═══ GIVEN DATA ═══
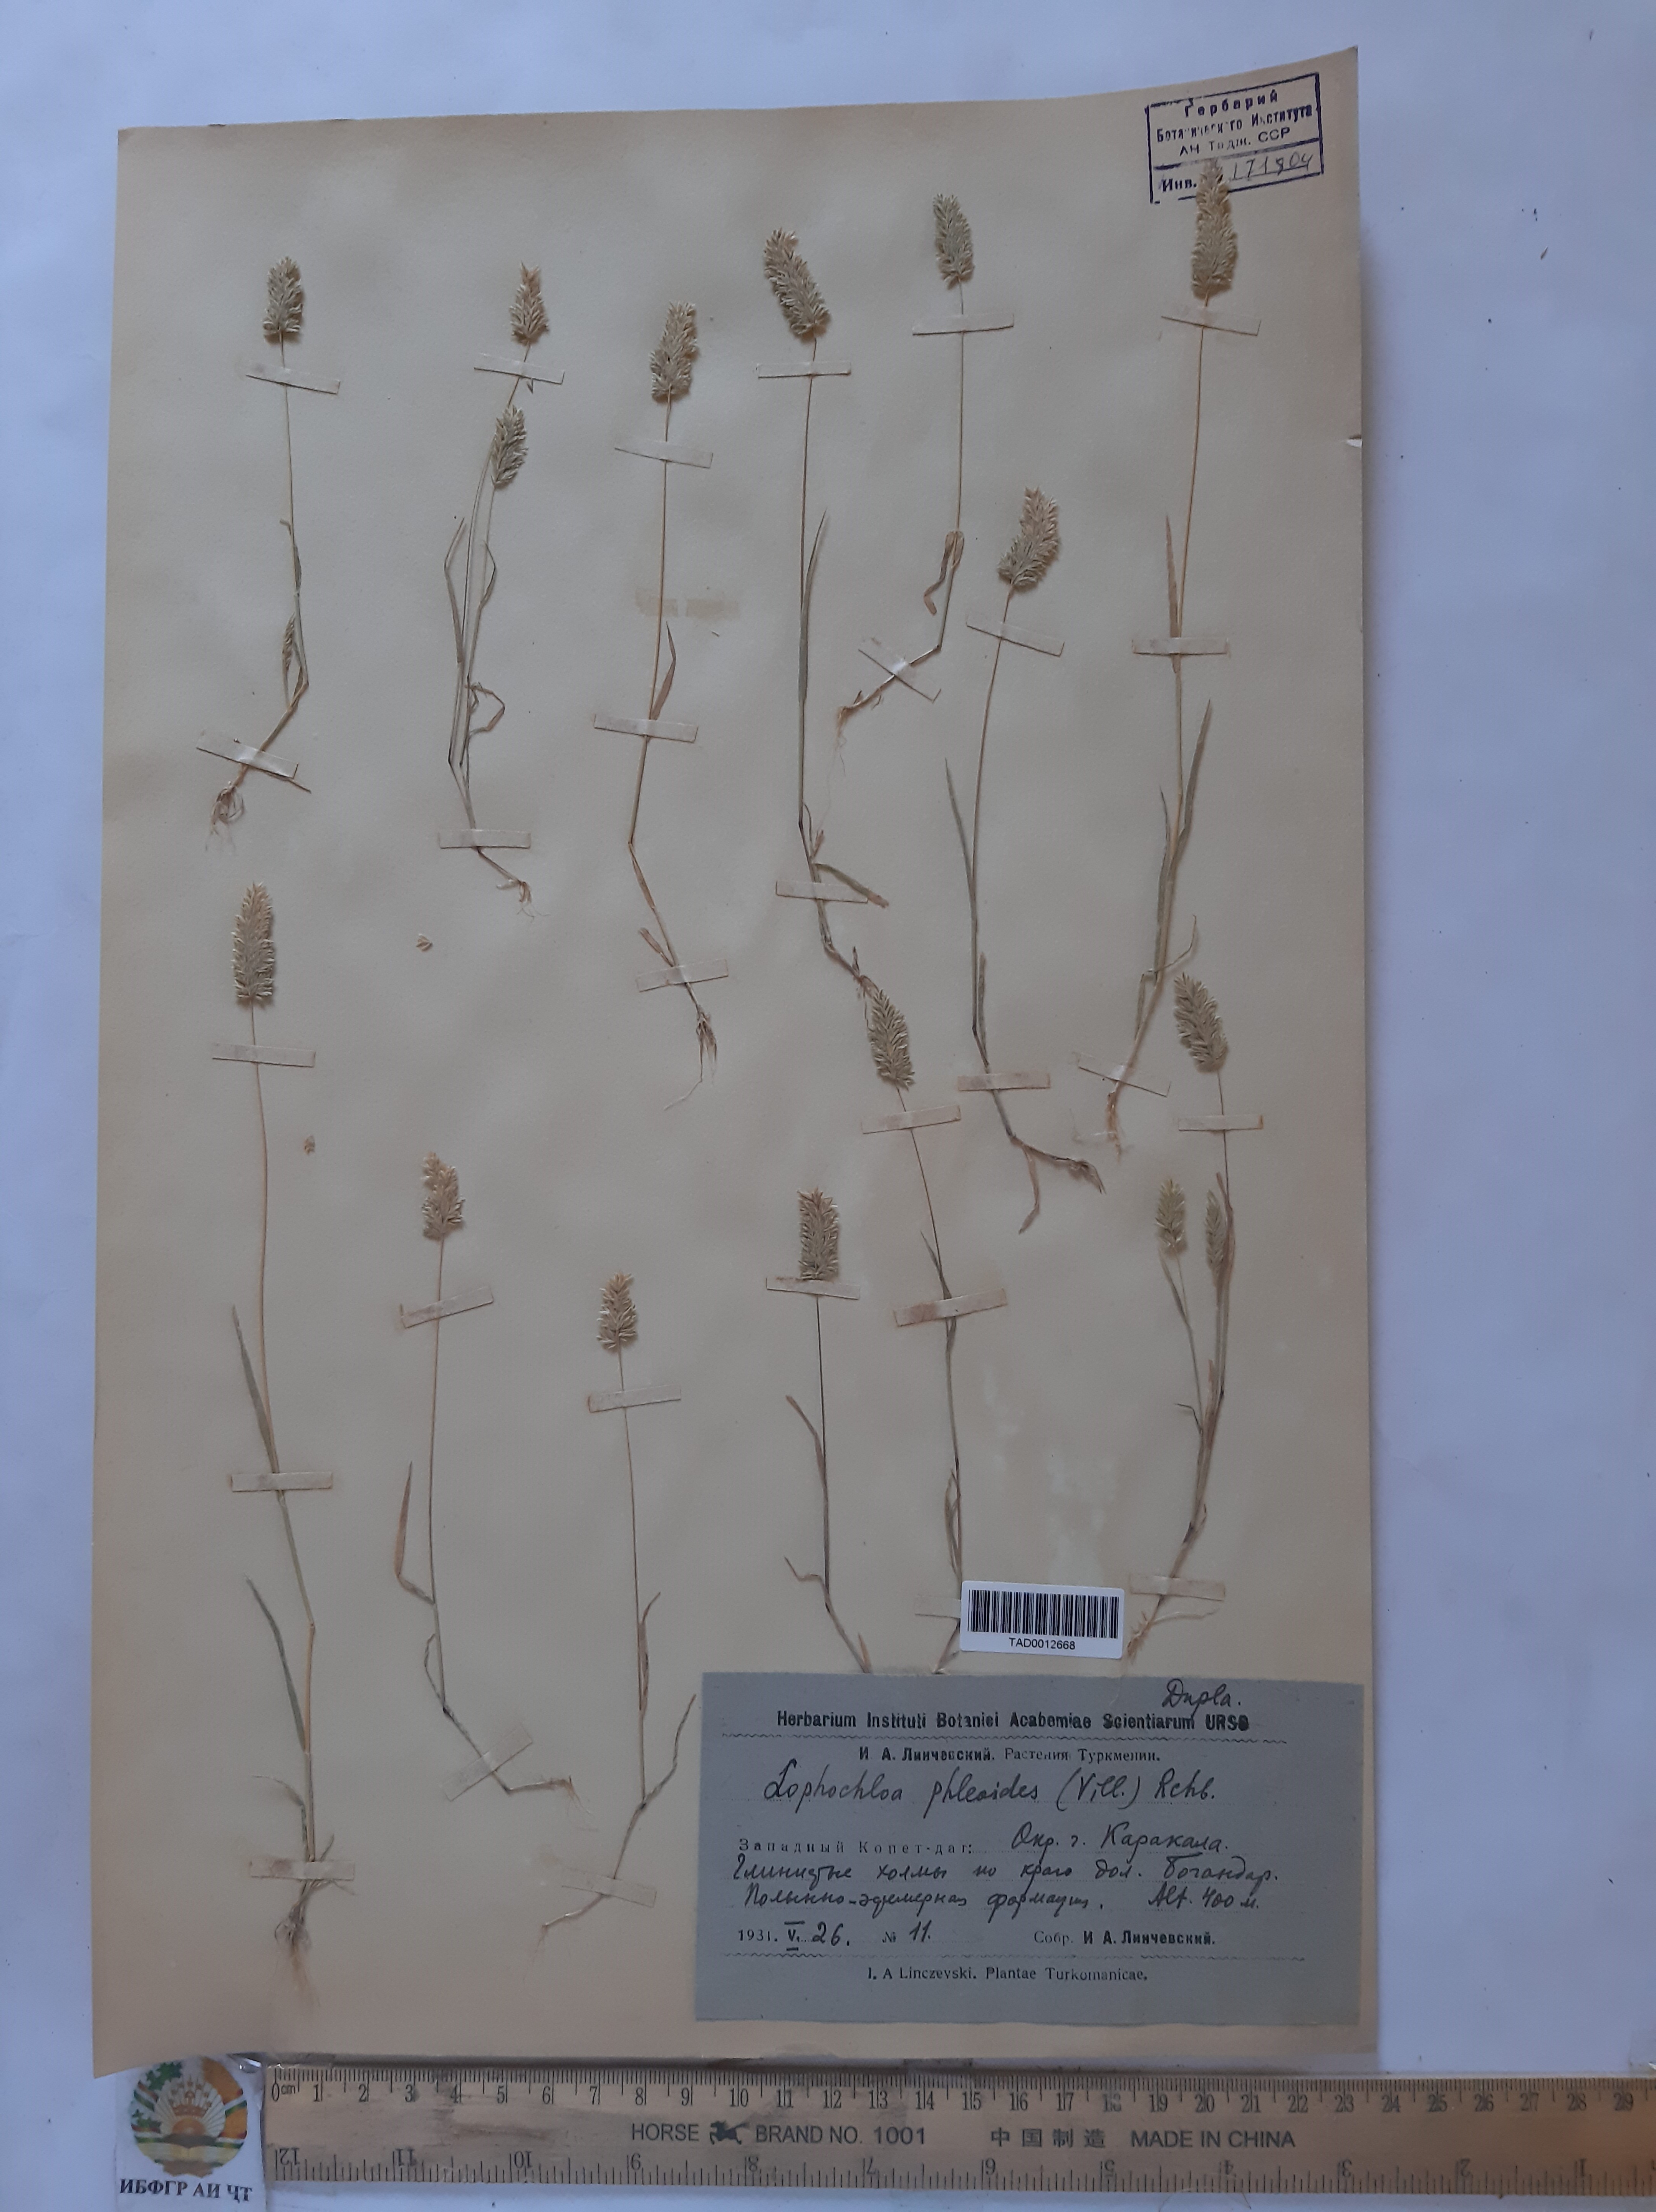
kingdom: Plantae
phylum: Tracheophyta
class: Liliopsida
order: Poales
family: Poaceae
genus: Rostraria
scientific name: Rostraria cristata
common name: Mediterranean hair-grass
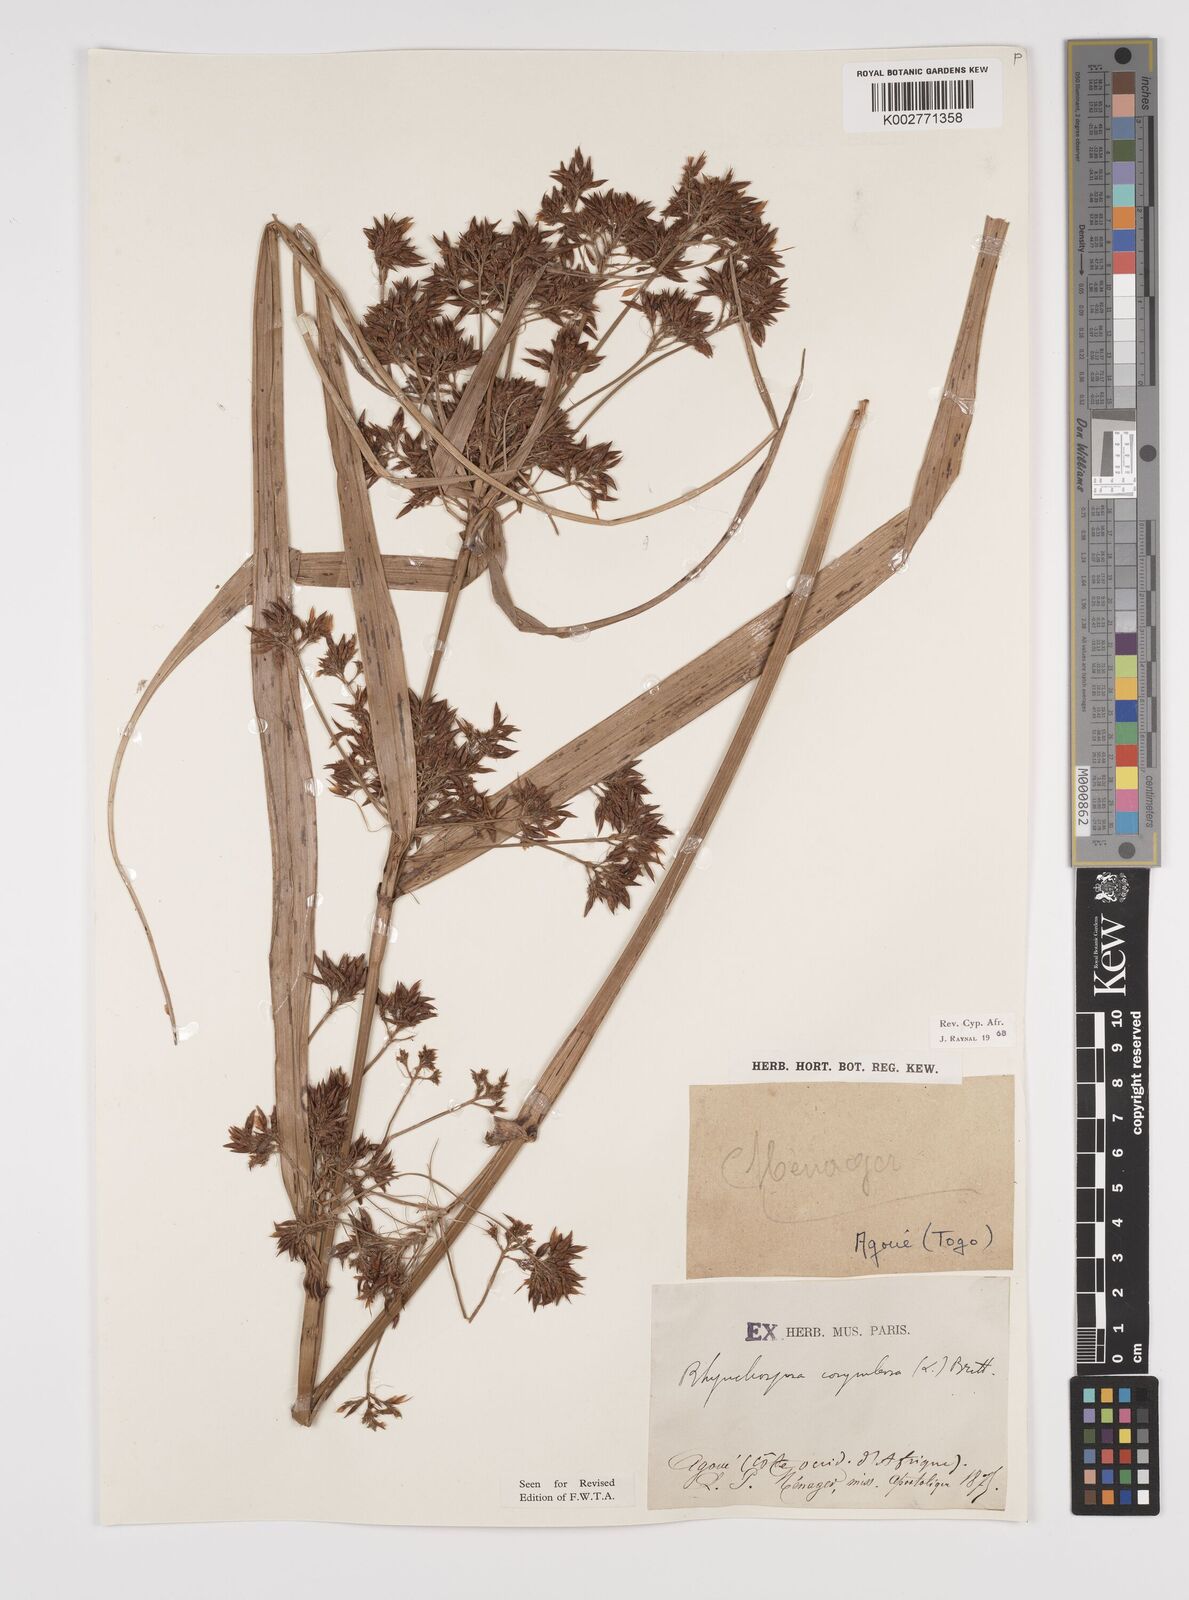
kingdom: Plantae
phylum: Tracheophyta
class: Liliopsida
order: Poales
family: Cyperaceae
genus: Rhynchospora
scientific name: Rhynchospora corymbosa
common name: Golden beak sedge
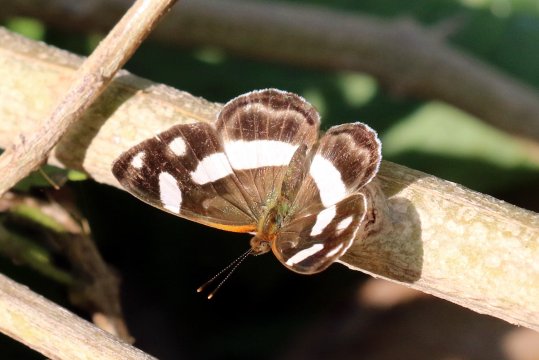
═══
## PROBLEM
Edit the part of the records that opens with the line containing "genus: Rostraria" and closes at the end of the records, replacing "scientific name" with "binomial name" and leaving everything else unchanged. Omit the pictures from the answer.

## SOLUTION TO THE PROBLEM
genus: Rostraria
binomial name: Rostraria cristata
common name: Mediterranean hair-grass
kingdom: Plantae
phylum: Tracheophyta
class: Liliopsida
order: Poales
family: Cyperaceae
genus: Rhynchospora
binomial name: Rhynchospora corymbosa
common name: Golden beak sedge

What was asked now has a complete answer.